- Text shown -
========================================

Asking on #swh-devel, vlorentz confirmed using something similar.
Quoting: « I looked at git's normalization-related test cases; but they
all use git-add »

Therefore, I guess that’s probably the best tradeoff for now.

Well, I am going to run more tests.


Cheers,
simon
Ludovic Courtès March 3, 2023, 11:12 a.m. UTC | #4
Hi,

Simon Tournier <zimon.toutoune@gmail.com> skribis:

> On Thu, 2 Mar 2023 at 14:15, Ludovic Courtès <ludo@gnu.org> wrote:

[...]

>> I wonder if we could achieve the same without creating a repo just to
>> delete it afterwards, either by invoking a low-level ‘git’ command it if
>> exists, or using Guile-Git, or doing it ourselves in Scheme.
>
> Doing it ourselves in Scheme, I do not know.  I guess it would be
> hard.
[...]

> From my understanding, this information is provided by:
>
> $ cat hidapi.guix/.gitattributes
> * text=auto
>
> *.sln text eol=crlf
> *.vcproj text eol=crlf
>
> bootstrap text eol=lf
> configure.ac text eol=lf

Uh, tricky enough.

[...]

> Kidding aside, I agree that relying on Guile-Git would mean being less
> "fragile".

Libgit2 has an “attr” interface¹ that Guile-Git only partially binds.

========================================

- Set tasks -
a) From the .gitattributes output quoted in the thread excerpt, list every file pattern that is given an eol setting, together with that setting.
b) Reproduce the passage of the thread excerpt that begins at the words "Asking on #swh-devel, vlorentz" and ends after the words "tradeoff for now.", without changing any of its wording.

========================================

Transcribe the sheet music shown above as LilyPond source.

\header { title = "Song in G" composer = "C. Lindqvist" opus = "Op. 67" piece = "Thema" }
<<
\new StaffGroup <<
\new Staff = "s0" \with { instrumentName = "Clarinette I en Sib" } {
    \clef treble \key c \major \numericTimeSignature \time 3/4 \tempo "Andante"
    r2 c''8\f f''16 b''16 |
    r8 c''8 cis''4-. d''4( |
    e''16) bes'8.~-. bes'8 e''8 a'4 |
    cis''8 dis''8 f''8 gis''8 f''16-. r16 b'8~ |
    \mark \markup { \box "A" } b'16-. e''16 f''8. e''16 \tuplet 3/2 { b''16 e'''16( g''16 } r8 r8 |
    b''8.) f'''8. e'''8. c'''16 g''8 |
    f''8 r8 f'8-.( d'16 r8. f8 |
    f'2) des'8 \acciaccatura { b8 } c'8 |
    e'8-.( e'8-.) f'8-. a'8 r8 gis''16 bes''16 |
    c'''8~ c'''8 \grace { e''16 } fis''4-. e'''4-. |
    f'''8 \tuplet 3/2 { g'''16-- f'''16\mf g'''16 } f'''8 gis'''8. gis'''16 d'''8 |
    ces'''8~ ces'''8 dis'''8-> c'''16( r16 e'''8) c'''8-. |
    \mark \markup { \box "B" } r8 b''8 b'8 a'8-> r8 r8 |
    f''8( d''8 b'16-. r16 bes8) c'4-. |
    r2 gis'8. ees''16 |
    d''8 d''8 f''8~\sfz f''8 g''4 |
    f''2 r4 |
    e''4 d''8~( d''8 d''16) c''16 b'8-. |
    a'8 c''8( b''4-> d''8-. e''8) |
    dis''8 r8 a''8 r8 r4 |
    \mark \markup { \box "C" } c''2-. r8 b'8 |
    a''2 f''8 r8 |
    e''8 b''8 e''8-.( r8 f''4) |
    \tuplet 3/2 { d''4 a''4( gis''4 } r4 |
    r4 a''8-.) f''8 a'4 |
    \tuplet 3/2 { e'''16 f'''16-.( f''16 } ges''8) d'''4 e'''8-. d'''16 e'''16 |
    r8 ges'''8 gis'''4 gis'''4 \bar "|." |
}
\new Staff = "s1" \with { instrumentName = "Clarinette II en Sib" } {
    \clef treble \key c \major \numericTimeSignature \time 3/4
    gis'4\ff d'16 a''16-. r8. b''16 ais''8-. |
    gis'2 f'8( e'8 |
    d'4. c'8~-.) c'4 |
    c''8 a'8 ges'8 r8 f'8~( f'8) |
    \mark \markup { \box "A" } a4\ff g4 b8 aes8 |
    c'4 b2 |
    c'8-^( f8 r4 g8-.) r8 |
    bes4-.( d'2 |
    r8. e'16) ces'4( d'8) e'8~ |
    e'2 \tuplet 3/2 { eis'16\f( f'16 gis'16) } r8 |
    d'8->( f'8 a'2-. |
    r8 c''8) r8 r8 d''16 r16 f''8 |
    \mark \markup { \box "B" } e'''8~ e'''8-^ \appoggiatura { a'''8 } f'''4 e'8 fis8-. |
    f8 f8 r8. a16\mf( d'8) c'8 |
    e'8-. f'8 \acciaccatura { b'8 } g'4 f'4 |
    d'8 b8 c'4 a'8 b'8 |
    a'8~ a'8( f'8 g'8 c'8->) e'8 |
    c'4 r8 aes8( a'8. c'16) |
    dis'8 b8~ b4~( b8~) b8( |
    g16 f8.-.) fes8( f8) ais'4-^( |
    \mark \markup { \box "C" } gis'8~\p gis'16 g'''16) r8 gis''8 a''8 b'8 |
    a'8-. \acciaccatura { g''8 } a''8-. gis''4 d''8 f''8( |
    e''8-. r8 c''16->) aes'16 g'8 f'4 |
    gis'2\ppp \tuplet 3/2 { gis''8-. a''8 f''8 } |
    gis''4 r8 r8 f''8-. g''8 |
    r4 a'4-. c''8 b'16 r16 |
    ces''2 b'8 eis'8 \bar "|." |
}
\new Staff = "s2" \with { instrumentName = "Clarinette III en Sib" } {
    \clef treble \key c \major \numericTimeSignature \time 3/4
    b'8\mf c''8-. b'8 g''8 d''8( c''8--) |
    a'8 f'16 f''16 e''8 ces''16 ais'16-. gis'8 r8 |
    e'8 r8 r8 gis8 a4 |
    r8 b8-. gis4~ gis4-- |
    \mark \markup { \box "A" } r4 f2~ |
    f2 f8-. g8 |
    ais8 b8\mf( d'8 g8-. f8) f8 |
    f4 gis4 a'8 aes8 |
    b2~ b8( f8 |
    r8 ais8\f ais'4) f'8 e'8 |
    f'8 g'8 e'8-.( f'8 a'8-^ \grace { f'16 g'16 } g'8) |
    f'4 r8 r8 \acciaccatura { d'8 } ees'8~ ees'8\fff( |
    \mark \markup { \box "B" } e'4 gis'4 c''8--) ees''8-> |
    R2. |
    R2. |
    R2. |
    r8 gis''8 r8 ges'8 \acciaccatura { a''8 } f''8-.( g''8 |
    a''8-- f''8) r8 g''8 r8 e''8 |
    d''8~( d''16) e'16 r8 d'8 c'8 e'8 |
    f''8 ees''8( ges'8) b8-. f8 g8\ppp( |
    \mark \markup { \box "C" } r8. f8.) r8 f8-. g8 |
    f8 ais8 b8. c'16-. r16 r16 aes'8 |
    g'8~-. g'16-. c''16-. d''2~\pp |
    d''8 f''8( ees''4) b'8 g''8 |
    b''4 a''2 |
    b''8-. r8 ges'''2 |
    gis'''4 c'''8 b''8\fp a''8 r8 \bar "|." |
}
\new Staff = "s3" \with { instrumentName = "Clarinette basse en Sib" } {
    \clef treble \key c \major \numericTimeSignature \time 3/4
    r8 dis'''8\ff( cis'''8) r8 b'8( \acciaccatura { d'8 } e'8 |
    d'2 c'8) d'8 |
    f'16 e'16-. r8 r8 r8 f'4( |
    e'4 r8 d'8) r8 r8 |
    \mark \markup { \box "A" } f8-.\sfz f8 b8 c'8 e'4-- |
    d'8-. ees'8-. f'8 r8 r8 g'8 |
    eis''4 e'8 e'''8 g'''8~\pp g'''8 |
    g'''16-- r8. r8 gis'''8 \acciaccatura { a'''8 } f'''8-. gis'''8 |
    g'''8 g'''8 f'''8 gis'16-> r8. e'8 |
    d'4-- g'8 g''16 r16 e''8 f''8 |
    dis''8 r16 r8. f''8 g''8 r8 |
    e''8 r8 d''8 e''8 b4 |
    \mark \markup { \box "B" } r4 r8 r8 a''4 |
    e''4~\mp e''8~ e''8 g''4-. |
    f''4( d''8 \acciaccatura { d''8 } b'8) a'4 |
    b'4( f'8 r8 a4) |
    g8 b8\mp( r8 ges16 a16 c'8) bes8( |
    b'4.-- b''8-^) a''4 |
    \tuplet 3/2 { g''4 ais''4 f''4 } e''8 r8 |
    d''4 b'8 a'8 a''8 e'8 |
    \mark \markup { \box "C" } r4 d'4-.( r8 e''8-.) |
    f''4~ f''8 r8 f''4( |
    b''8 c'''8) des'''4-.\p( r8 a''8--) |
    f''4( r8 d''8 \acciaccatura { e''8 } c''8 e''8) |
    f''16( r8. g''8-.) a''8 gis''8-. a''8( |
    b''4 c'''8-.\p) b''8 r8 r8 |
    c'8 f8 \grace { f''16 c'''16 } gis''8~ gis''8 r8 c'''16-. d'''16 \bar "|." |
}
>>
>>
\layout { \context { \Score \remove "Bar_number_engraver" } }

========================================

- Solutions for each task -
a)
- *.sln: eol=crlf
- *.vcproj: eol=crlf
- bootstrap: eol=lf
- configure.ac: eol=lf

b)
Asking on #swh-devel, vlorentz confirmed using something similar.
Quoting: « I looked at git's normalization-related test cases; but they
all use git-add »

Therefore, I guess that’s probably the best tradeoff for now.